Наступило долгое молчание; под влиянием слышанного, каждый невольно представлял себе трагическое происшествие. Так изумительная и самоотверженная храбрость человека, рискнувшего жизнью, чтобы спасти женщину, три или четыре века тому назад была поругана бдительной стражей.
Люпен посмотрел на Клариссу. Каким смущенным и умоляющим взглядом ответила она ему. Это был взгляд матери, которая пожертвовала бы всем для спасения сына и которая требовала от него даже невозможного.
— Балу, — сказал он, — найди крепкую и тонкую веревку в 50 или 60 метров, чтобы я мог обмотать ее вокруг пояса. А ты, Гроньяр, примись за поиски трех или четырех лестниц и свяжи их друг с другом.
— Что вы говорите, патрон, — воскликнули оба разом. — Что вы хотите делать. Да это безумие…
— Почему? Разве я не могу сделать того же, что удалось другому?
— Но ведь сто шансов против одного, что вы сломаете себе голову.
— Ну хоть один шанс есть за то, что я не сломаю головы?
— Но, послушайте…
— Довольно болтать, друзья. Соберитесь через час на берегу реки.

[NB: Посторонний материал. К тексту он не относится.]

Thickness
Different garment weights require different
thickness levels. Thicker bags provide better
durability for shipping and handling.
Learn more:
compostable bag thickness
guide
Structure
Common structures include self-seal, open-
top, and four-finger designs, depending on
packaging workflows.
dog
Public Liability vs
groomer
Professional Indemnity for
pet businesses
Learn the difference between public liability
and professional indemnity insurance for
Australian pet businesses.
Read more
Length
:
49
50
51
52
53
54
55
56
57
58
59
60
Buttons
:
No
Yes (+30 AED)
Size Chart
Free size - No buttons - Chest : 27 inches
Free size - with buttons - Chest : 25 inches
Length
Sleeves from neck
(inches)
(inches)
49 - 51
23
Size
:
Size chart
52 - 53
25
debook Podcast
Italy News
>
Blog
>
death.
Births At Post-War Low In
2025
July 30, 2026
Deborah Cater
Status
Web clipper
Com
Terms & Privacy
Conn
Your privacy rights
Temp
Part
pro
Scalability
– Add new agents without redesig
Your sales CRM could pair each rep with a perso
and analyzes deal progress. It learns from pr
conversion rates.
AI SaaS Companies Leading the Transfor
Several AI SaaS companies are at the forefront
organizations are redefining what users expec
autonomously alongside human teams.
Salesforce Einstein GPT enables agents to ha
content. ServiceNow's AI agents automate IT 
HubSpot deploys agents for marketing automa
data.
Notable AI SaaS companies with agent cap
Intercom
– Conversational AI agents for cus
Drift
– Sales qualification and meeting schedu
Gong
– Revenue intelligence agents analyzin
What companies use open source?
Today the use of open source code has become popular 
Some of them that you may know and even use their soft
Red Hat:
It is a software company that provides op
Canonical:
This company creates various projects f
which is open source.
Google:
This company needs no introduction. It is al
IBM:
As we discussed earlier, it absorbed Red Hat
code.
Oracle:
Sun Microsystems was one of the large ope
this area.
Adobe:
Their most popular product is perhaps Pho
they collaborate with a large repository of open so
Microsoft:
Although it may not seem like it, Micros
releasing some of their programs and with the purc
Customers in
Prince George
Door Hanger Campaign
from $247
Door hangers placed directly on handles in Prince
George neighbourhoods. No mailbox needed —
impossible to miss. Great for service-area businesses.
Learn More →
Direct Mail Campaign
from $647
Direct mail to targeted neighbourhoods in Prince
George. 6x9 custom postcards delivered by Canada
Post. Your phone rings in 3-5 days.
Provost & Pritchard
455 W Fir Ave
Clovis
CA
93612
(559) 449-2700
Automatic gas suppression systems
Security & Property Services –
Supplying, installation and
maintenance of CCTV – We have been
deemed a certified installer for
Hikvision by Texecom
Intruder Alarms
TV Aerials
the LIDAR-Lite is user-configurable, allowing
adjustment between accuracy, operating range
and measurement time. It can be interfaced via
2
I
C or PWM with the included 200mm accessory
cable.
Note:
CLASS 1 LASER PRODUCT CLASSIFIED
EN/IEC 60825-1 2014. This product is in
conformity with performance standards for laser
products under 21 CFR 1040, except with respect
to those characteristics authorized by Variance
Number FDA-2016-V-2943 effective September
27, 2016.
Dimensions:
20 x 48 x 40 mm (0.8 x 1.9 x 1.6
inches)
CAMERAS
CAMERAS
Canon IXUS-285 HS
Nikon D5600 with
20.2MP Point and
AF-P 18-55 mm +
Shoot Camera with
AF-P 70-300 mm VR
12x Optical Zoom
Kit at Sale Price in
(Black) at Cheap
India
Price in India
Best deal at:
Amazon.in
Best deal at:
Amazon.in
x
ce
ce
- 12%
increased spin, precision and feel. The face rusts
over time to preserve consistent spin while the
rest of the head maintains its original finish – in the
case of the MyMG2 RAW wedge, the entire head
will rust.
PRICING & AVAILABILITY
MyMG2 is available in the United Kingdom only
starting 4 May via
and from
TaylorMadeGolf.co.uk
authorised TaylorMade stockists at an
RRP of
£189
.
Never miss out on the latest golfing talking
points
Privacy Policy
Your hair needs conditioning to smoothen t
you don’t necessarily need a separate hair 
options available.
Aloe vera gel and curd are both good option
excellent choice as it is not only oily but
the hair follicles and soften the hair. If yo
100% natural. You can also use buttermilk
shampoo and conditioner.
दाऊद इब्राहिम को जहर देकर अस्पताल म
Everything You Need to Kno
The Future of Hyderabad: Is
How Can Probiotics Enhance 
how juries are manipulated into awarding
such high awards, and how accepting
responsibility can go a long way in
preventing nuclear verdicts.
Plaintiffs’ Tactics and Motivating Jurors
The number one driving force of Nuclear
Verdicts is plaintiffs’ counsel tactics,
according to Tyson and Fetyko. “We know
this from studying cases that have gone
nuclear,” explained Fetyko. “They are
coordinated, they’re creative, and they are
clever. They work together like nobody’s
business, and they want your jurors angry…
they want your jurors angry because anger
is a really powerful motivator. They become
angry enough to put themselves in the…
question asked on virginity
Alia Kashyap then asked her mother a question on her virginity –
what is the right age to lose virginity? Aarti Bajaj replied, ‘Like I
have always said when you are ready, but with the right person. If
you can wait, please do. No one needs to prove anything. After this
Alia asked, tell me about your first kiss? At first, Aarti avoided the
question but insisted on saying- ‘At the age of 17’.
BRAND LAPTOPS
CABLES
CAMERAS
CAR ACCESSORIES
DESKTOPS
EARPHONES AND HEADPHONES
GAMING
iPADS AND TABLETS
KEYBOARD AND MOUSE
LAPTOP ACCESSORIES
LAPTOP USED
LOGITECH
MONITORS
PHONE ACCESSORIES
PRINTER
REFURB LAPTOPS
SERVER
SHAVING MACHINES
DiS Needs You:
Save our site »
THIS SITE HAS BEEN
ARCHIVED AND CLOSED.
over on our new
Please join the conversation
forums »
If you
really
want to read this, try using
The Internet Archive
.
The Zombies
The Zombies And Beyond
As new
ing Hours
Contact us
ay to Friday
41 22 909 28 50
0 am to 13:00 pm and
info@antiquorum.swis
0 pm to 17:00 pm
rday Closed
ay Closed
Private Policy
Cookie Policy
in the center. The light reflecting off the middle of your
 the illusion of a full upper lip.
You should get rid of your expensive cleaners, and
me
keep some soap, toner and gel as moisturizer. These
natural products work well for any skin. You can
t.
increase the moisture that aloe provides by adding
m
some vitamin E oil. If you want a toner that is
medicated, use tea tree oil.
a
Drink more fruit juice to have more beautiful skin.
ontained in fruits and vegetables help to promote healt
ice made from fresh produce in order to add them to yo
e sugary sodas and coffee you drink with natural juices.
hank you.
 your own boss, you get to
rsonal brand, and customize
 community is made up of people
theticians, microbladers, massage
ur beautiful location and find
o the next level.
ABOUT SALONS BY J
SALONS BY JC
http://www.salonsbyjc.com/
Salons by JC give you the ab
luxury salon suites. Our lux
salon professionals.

Приготовления были долгими.
С трудом нашли материал для лестницы в пятнадцать метров, которая доставала бы до первого выступа береговой скалы, и нужно было еще много усилий, чтобы соединить все ее части вместе.
Наконец, уже после девяти часов, лестницу установили посреди реки, подвели под нее лодку, передний конец который был укреплен между двумя перекладинами лестниц, а задний упирался в берег.